A wide-ranging article at Bristol 24/7 explores at the different ways that Bristol has been mapped throughout history. It begins with a look at Jeff Bishop’s 2016 book, Bristol Through Maps (Redcliffe), which includes 24 maps of the city from 1480 to today. Then it goes on to Bristol City Council’s Know Your Place, which layers historic maps on top of a web mapping interface, and finishes with a roundup of the work of local artists and graphic designers. Quite the microcosm: so many kinds of mapping activity, all focused on one British city. [Tony Campbell]

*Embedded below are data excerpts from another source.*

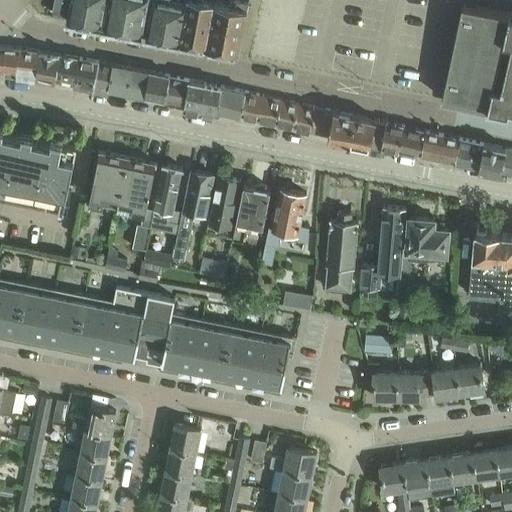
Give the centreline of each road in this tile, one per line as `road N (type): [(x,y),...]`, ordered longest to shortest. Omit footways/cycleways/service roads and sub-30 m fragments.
road 1 (residential): [(458,0),(434,114),(53,33),(5,0)]
road 2 (unclassified): [(511,192),(0,94)]
road 3 (residential): [(349,437),(155,392)]
road 4 (residential): [(511,414),(349,437)]
road 5 (residential): [(155,392),(0,362)]
road 6 (residential): [(128,511),(155,392)]
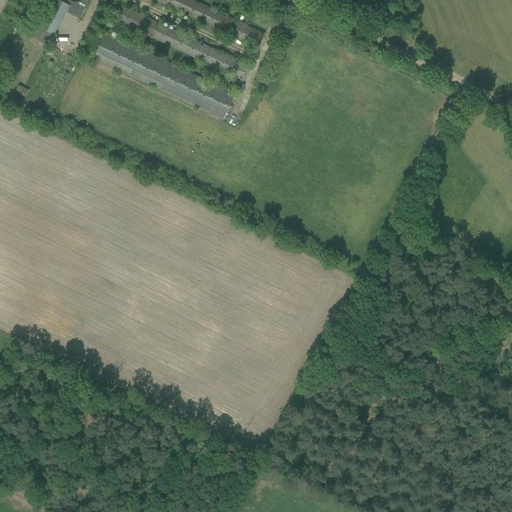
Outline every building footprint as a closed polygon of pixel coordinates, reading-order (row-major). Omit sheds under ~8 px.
[(53,35),(69,5),(59,0),(41,0),(24,33),(45,44),(50,33),(53,35)] [(155,0),(256,47),(258,43),(263,34),(192,0),(155,0)] [(338,0),(355,8),(359,0),(338,0)] [(120,5),(113,20),(242,80),(249,65),(120,5)] [(235,93),(105,32),(92,59),(222,120),(235,93)] [(18,84),(14,91),(25,97),(28,90),(18,84)]
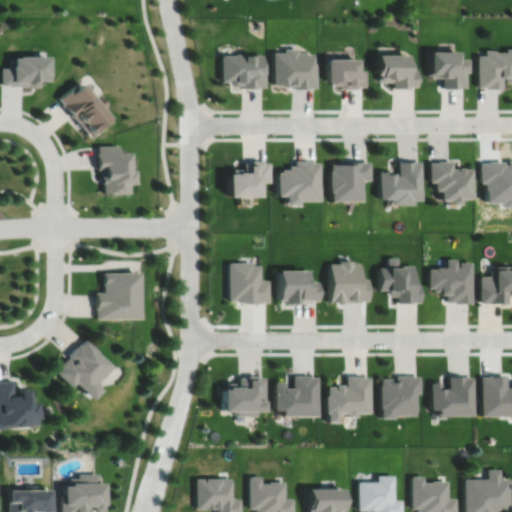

A new version of Google Earth launched today. Unlike previous versions, the desktop version runs in a web browser rather than a standalone app. Also unlike previous versions, it’s no longer cross-platform: for now at least, the desktop version only runs in Chrome, and the mobile app is Android-only.
Frank Taylor has been covering the new release at the venerable Google Earth Blog and has a first review.
For my part, I’ve poked around in it in Chrome a bit and I found it fairly responsive and easy to use. If it runs this well in the browser I can see how a standalone app would be redundant; this is a better delivery method. I would much prefer it, though, if it also ran on platforms that didn’t belong to Google.
Brian Timoney responds to the argument that few users actually interact with interactive infographics with some thoughts on how that might apply to online maps, with their sometimes-complicated, GIS-derived user interfaces. His suggestions? Static maps, small multiples, animated GIFs, text-based search—simpler, more user-friendly, more familiar UIs and ways to present mapped data.
“Windows 10’s stock Maps app has a drawing tool that’s quite useful, especially if you have a Windows 10 touchscreen PC,” writes Matt Elliott at CNet. In addition to scribbling notes, you can draw a line between two points to get directions and measure the distance of a drawn route. My household is all-Apple so I miss out on things like this on other platforms. [Gretchen Peterson]
Lauri Vanhala wanted to figure out the best place to buy an apartment in Helsinki, so he built an interactive sort-of-isochrone map of the city. He explains: “I calculated the travel time from every address to every other address in Helsinki around 7:30-8:00am (about 30 billion searches total!). Then I calculated the (weighted) average travel time to anywhere in the city, using amount of jobs in the target area as weight.” [OSM]
Many cities’ websites have a map section that contains a few interesting maps, but the City of Amsterdam’s interactive maps are something else in their number (more than 80 right now) and breadth and detail. They use discrete map pages powered by Google Maps (though not necessarily Google Maps tiles), rather than layers in a web-based GIS viewer, and that makes them pretty damn responsive in comparison, too. Or if you must have layers, there’s the Map of Maps. [CityLab]
Google Map Maker, Google’s tool to allow users to edit its maps, has been shut down, Ars Technica reports. “A support page went up over the weekend declaring that Map Maker is closed but that ‘many of its features are being integrated into Google Maps.’” You may recall that Map Maker was temporarily suspended in 2015 after a series of embarrassing edits came to light; its editing tools have been increasingly limited to a smaller circle of editors.
Martijn van Exel’s OSM Then and Now compares OpenStreetMap as it was in October 2007 with how it is today, with a slider to change how much you see of one or the other. Amazing how little was mapped back then, especially outside: my own town didn’t appear at all, and even Ottawa was rudimentary.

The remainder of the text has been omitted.